**RECORD EXTRACTS**
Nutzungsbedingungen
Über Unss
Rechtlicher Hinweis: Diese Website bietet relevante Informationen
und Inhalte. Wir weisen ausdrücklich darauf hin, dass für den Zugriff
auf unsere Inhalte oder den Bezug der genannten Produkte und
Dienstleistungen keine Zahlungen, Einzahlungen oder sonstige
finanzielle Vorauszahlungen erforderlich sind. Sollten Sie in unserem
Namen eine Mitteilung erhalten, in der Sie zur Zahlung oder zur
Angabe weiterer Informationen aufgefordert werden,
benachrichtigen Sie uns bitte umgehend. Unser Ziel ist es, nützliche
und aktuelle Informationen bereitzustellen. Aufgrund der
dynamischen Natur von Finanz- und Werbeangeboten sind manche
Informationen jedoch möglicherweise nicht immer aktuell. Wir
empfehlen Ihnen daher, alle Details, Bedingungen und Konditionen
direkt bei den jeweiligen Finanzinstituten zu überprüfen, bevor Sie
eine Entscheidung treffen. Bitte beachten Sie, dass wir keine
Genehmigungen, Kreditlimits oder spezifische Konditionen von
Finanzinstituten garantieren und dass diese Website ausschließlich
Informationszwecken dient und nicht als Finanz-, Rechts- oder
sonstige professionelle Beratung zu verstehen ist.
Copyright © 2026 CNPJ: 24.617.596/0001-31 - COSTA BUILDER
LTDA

--

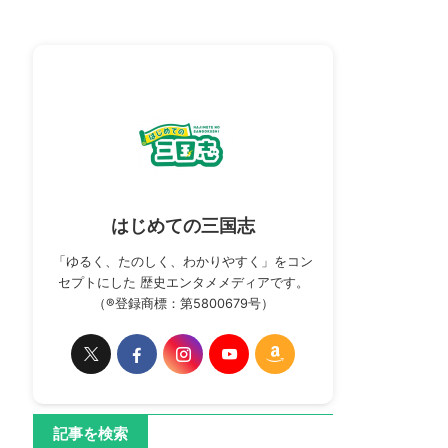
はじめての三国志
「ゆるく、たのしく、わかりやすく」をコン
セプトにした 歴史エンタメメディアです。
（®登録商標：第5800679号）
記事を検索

**EXERCISE**
Present each line from the listing that holds the string "Finanzinstituten".

**ANSWER SECTION**
direkt bei den jeweiligen Finanzinstituten zu überprüfen, bevor Sie
Finanzinstituten garantieren und dass diese Website ausschließlich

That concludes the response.